Building with Coach Design

By: Chris Thompson

A lot has changed for stalwart Brisbane coach builders Coach Design since the company started building over two decades ago.

Building with Coach Design
It all comes togerther at the Coach Design body building workshop.

Rows and rows of sheds line the road parallel to Archerfield Airport, in Brisbane’s south, mostly housing mechanics’ workshops or transport yards.

Down one driveway, however, is an institution in the Brisbane coach building game, Coach Design.

The company, run by Chryss Jamieson, has been supplying coaches Australia-wide and even overseas since the early 90s.

"Coach Design was pretty much registered in 1986, so we’re actually 30 years old now," Jamieson says.

"We didn’t build our first new vehicle until 1992 because back in that era we had the airline pilots’ dispute, so tourism went down, a lot of companies went broke, and that flooded Australia with a lot of good second-hand vehicles.

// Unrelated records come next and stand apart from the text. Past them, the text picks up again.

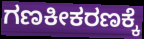
ಗಣಕೀಕರಣಕ್ಕೆ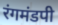
रंगमंडपीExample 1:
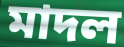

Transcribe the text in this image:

মাদল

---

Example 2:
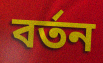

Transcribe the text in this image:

বৰ্তন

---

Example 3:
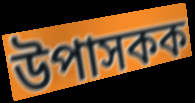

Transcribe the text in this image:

উপাসকক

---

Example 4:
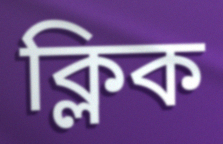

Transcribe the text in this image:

ক্লিক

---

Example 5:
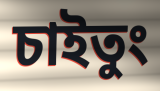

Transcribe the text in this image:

চাইতুং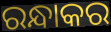
ରନ୍ଧାକର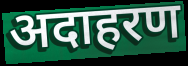
अदाहरणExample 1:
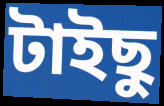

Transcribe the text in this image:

টাইছু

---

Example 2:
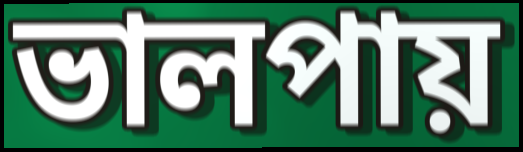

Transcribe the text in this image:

ভালপায়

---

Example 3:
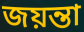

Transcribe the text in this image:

জয়ন্তা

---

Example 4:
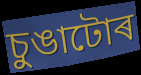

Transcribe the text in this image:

চুঙাটোৰ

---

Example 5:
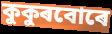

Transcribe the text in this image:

কুকুৰবোৰে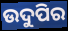
ଉଦୁପିର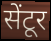
सेंटूर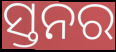
ସ୍ତନର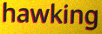
hawking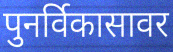
पुनर्विकासावर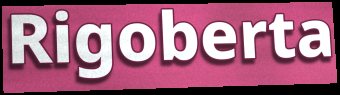
Rigoberta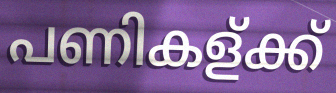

At that point, body building pretty much stopped."

While the nostalgia for those older Aussie buses is still strong today, tour customers are usually looking for a more modern, comfortable vehicle to travel in.

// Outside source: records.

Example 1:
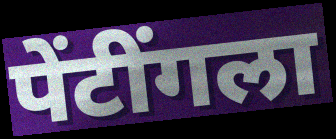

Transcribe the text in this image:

पेंटींगला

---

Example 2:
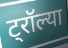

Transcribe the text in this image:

ट्रॉल्या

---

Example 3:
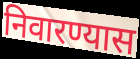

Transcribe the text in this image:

This is why builders such as Coach Design have managed to beat the trend of a shrinking domestic manufacturing industry.

"Today, here in the frame shop, we’ve just commenced building number 915," Jamieson says. "So, by early 2018, we’ll do our 1000th vehicle which I guess is a bit of a milestone for us.

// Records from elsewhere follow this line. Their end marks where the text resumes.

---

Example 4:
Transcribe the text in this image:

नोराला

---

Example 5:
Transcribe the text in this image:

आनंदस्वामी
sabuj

"We’re getting there faster than we’d thought, we’ve also got Coachworks doing some vehicles for us, and we’ve increased our own production a little bit as well."

Jamieson says Coachworks is primarily helping with the painting process, as that is something which would otherwise drain a lot of Coach Design’s time.



A big time-saver for the business has been the introduction of fibreglass moulding, which Jamieson has just spent big on to update the equipment and designs for.

"We’ve been through a major development change with all the new fibreglass panels we’ve been doing, and we’ve probably spent over three quarters of a million dollars on tooling and development.

"Fibreglass is expensive … but it’s faster – in the old days we used sheet metal but we’ve switched to fibreglass to speed up the process, which is working."

Though it’s not as if there isn’t enough people power to get the job done quickly at Coach Design HQ.

"Like everyone, we started off with only a few guys, but now there are about 50 here, pretty much every one of them a tradesman," Jamieson says.

He adds that, even though he’s got plenty of people on board now, it’s been tough finding skilled workers and tradesmen to join the ranks.

"There were a few years not long ago where no one was taking on apprentices, and now we’re paying for that.

"We just can’t get the tradesmen in here to expand, so you’ve gotta treat the place a bit like a football team."

Jamieson says he’s always hiring young people looking to gain experience in the industry, because it makes it easier for them to work within the company, and easier for the company to keep a steady workforce.

"You’ve got to keep bringing the new guys through, so we’ve got about eight or nine apprentices here – which you have got to do, or you won’t have any men working after that, and then you’ve got nothing."

Additionally, Jamieson says it’s not hard to work your way up the ranks at Coach Design if you’ve got the drive.

At the top of each department within the business is someone who started out as one of Design’s apprentices.

"My production manager was my first ever apprentice, the foreman of the frame shop, the feed shop … all ex-apprentices here who have worked their way through. But two of them are my sons, so they can’t go anywhere.

"I don’t actually want them to feel like they have to stay here because of me – this is my gig, and they should be doing what they want.

"But they like it here, there are a lot of opportunities for young guys here."

By embracing the latest in bus manufacturing technology, Coach Design is forging a new path and ensuring it remains competitive in the years ahead.